No final de 1947, o alarido da “Ameaça Vermelha” (Red Scare) nos Estados Unidos chegava ao auge e punha em marcha sua engrenagem esmagadora. Em Washington, um comitê do Congresso norte-americano dava início a uma investigação sobre a influência comunista numa das comunidades mais ricas e glamorosas do mundo: Hollywood.
Logo depois do término da Segunda Guerra Mundial, a Guerra Fria começou a se acirrar entre as duas superpotências – a capitalista, Estados Unidos, e a socialista, União Soviética. Em Washington, os cães-de-guarda do conservadorismo operavam para afastar dos cargos governamentais quem manifestasse simpatias pelo socialismo antes de voltar seus olhares para os “vermelhos” instalados na indústria cinematográfica.
Comitê de Atividades Anti-Americanas do Congresso
O Comitê de Atividades Anti-Americanas do Congresso (HUAC, na sigla em inglês) abriu suas investigações sobre a infiltração comunista na indústria cinematográfica norte-americana em 20 de outubro de 1947. Presidido pelo congressista Joseph McCarthy, as sucessivas sessões focaram-se em identificar subversivos entre atores, atrizes, roteiristas e diretores de Hollywood.
Apesar de inicialmente um grupo de pesos-pesados da indústria do entretenimento, como Humphrey Bogart, Lauren Bacall e Gene Kelly, terem se oposto às investigações, as audiências prosseguiram. Interrogaram um grande número de famosos, perguntando-lhes asperamente e sem rodeios: “Você é ou foi alguma vez membro do Partido Comunista?”; “Conhece alguém em Hollywood que nutra simpatias ou pertença ao Partido Comunista?”.
Seja por patriotismo, deslealdade, medo ou simples delação, algumas das testemunhas – inclusive o diretor Elia Kazan, atores como Gary Cooper e Robert Taylor e donos de estúdio como Walt Disney e Jack Warner da Warner Bros. – entregaram ao comitê nomes de colegas que suspeitavam serem comunistas ou simpatizantes, além de denunciar a influência comunista na indústria cinematográfica.

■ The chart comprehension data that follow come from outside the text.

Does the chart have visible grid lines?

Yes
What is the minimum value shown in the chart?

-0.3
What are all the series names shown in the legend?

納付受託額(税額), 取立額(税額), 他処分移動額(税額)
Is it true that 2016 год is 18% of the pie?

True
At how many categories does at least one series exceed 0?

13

Outro grupo de testemunhas, que incluía escritores e roteiristas como Dalton Trumbo e Ring Lardner Jr., foi menos cooperativo. Reclamaram abertamente que as audiências eram ilegais, que violavam a primeira emenda à Constituição dos EUA e que o questionamento quanto às lealdades políticas era impróprio. No final, foram acusados de desacato ao Congresso, receberam voz de prisão e foram parar na cadeia.
Wikicommons
Comitê de Atividades Anti-Americanas do Congresso é produto do combate à ‘ameaça vermelha’

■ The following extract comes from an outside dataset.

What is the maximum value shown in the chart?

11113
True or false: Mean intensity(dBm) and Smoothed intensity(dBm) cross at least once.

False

O destino dos “Dez de Hollywood” como essas testemunhas críticas viriam a ser conhecidas, aterrorizou muita gente do cinema. Quando as sessões do Comitê foram retomadas, em 1951, Hollywood rapidamente curvou-se às suas imposições.
Pressionado pelo Congresso dispôs-se a elaborar listas negras, o que terminou por banir de seus empregos e atividades cerca de 325 roteiristas, atores, diretores, cenógrafos, figurinistas, técnicos de som, fotógrafos e câmeras. Constaram da lista negra o compositor Aaron Copland, escritores e roteiristas como Dashiell Hammett, Lillian Hellman e Dorothy Parker, dramaturgos como Arthur Miller e cineastas como Orson Welles. Os atores Zero Mostel e John Garfield viram suas carreiras destruídas por se recusarem abertamente a cooperar com o comitê.

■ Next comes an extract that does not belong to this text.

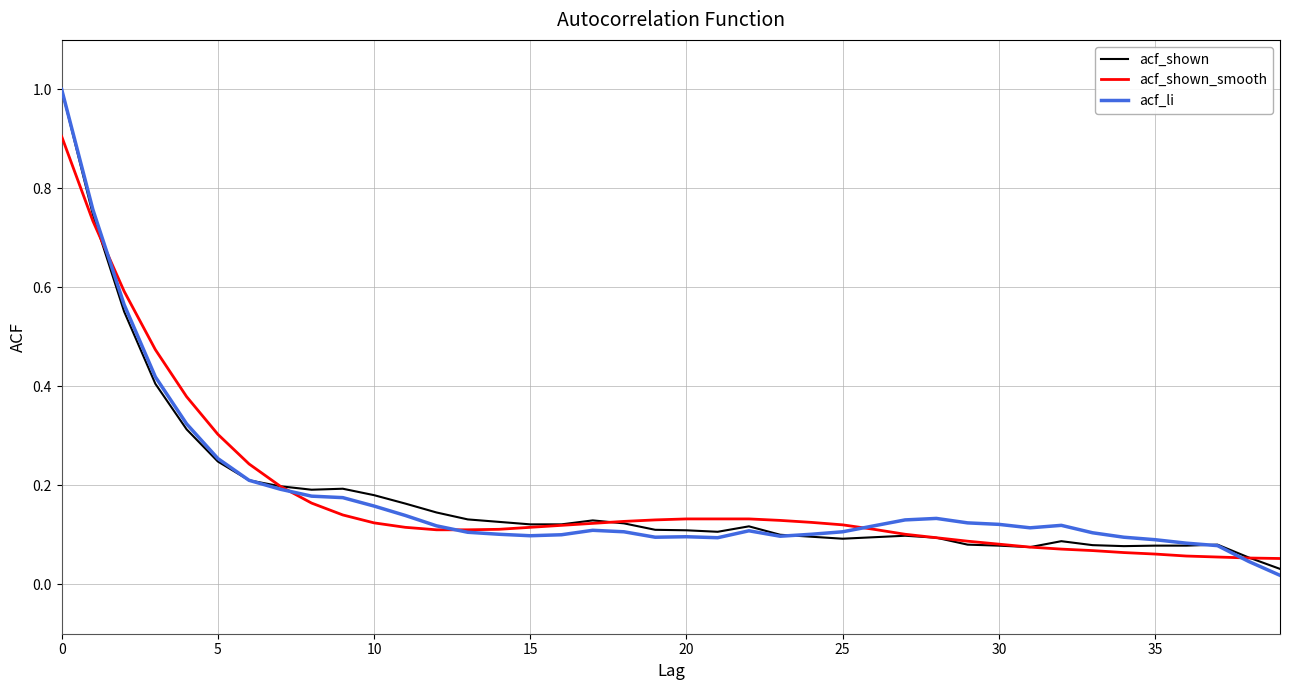

What are all the series names shown in the legend?

acf_shown, acf_shown_smooth, acf_li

Vítima indireta da “Red Scare”, o genial Charles Chaplin resolveu abandonar os Estados Unidos para só voltou muitos anos depois, a fim de receber um Oscar especial. De seu lado, o ‘establishment’ hollywoodiano submeteu-se a ponto de rodar um conjunto de filmes de conteúdo acentuadamente anticomunista como I Was a Communist for the FBI (1951), Big Jim McClain (1952), and My Son John (1952).
Alguns dos escritores e roteiristas continuaram a trabalhar valendo-se de pseudônimos, enquanto outros escreveram scripts creditados a escritores amigos. No começo dos anos 1960, depois da queda de McCarthy, a face escancarada do anticomunismo, o macartismo começou a ceder lentamente. Em 1997, o Sindicato dos Escritores dos Estados Unidos aprovou por unanimidade a mudança dos créditos de roteiro de 23 filmes produzidos durante o período das listas negras, revertendo – mas não apagando – parte dos danos feitos durante o pânico da “Ameaça Vermelha”.
(*) A série Hoje na História foi concebida e escrita pelo advogado e jornalista Max Altman, falecido em 2016.